4. Within doing installation work, I am working in a way that I have less experience in, and I am really enjoying it. Who knows what the future brings for other projects!?


Mackenzie Beth Leary ¬

1) I’m Mackenzie Leary, a 21 year old Graphic Design Student living in London, originally from Brighton, on the South Coast of England. I have lived in London for four years now and I have fallen in love with the city. During my first year at Chelsea I won a competition that gave me the opportunity to study Graphic Design in New York for four months, at the Fashion Institute of Technology. Getting the experience to live in New York and experience the design world was a dream come true. I was able to work on live projects for well-known organisations such as the Art Directors Club and the One Club. The semester of studying abroad broadened my horizons and has given me the determination to work as a designer in many multinational cities once I graduate.


The reason that I choose Chelsea College of Art because not only does it offer opportunities such as New York, but it is well known for the wide variety of live projects it offers, similar to this one for JTI. I think it’s important to undertake as many live projects as possible whilst studying, because it pushes your work to become a higher industry standard.


Cleaner City Lab has been a really exciting project for me, I am very interested in urban interventions and a lot of my recent work has looked at design within the city landscape. When JTI first visited Chelsea, I could see that this project was the perfect opportunity for me to showcase my intervention skills and re-designing of the urban infrastructure that we have in London. Within ‘Smoke Spot’, I was conscious of the position that the UK government are in at the moment, with cuts on expenditure I was keen to come up with an answer to the brief that did not have to add to the city, but instead changing the existing infrastructure.


The research for Cleaner City Lab involved a day of travelling around my local area of North London, searching for cigarette bins. I discovered that there were already a vast number of cigarette bins on the walls outside pubs, club, restaurants etc. The problem is that for smokers on the go, these bins are often invisible and simply blend into the urban landscape. For the final submission, I created a guerrilla marketing campaign called ‘Smoke Spot’ which aims to draw attention to existing ashtrays around the city. The campaign consists of six self-created graphic vinyl that are placed behind the cigarette bins, making them more visible against city walls. Smoke Spot aims to inform smokers of the where about bins are in the city, in a fun and non-intrusive way.


2) The brief was very well explained and gave me a good idea of what JTI wanted from Chelsea. I tried to integrate a bit of humour within Smoke Spot campaign and not using serious language or graphics that are often surrounding the smoker.

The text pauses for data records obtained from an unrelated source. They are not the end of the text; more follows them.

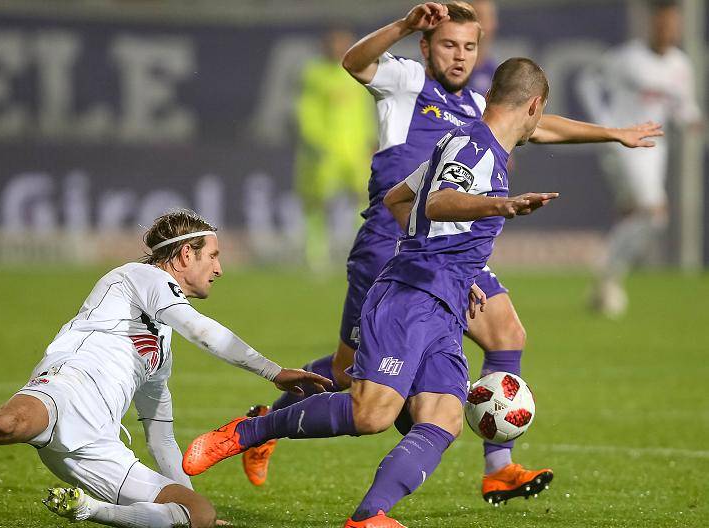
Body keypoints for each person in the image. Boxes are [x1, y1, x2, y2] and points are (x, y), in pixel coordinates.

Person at [240, 1, 663, 504]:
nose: (459, 57)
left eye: (468, 47)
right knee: (347, 370)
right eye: (448, 45)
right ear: (425, 47)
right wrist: (402, 25)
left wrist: (613, 134)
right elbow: (354, 62)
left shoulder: (479, 106)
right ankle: (267, 423)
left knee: (507, 333)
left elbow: (539, 124)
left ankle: (498, 467)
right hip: (391, 243)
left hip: (448, 250)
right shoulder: (407, 82)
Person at [184, 58, 558, 528]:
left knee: (443, 418)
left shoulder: (469, 144)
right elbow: (437, 201)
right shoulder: (476, 149)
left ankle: (368, 517)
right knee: (373, 414)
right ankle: (248, 432)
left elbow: (398, 199)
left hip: (445, 302)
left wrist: (449, 267)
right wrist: (499, 206)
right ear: (534, 105)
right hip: (410, 299)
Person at [0, 210, 332, 528]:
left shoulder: (160, 345)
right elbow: (203, 330)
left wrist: (187, 495)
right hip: (67, 389)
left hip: (101, 445)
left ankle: (90, 510)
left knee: (196, 515)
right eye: (212, 256)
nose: (219, 268)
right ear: (181, 257)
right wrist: (273, 371)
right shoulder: (139, 278)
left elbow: (159, 431)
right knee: (6, 423)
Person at [578, 0, 702, 318]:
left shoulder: (680, 65)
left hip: (654, 150)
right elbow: (587, 81)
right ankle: (608, 275)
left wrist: (692, 120)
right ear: (652, 24)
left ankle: (606, 279)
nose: (667, 30)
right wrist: (604, 125)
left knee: (638, 215)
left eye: (672, 24)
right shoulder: (627, 58)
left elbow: (683, 106)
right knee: (652, 211)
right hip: (624, 144)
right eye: (662, 23)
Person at [296, 28, 376, 272]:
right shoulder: (315, 74)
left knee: (362, 200)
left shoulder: (358, 73)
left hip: (355, 150)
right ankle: (316, 255)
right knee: (317, 202)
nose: (338, 48)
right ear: (325, 46)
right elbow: (307, 112)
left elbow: (365, 111)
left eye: (344, 44)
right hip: (325, 151)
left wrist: (371, 140)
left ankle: (359, 251)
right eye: (334, 43)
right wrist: (315, 142)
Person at [468, 0, 499, 96]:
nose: (478, 25)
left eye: (481, 18)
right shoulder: (448, 71)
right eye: (473, 18)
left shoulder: (497, 75)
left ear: (493, 24)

3) I am so pleased to have got this fair in the project, getting through to the final seven has been a great opportunity for me and has pushed me to create a piece of work for my portfolio that I am very happy with. To have such a well-known company such as JTI and Future Concept Lab in my portfolio will be really beneficial to me when I graduate. I would absolutely love to win this project, I have worked hard to try and get the best piece of work out of my concept as possible.


4 I would love to work with this type of project again, I think it’s important in the modern world that we live in to work on a project that focuses on the environment and bettering the urban landscape for a good cause.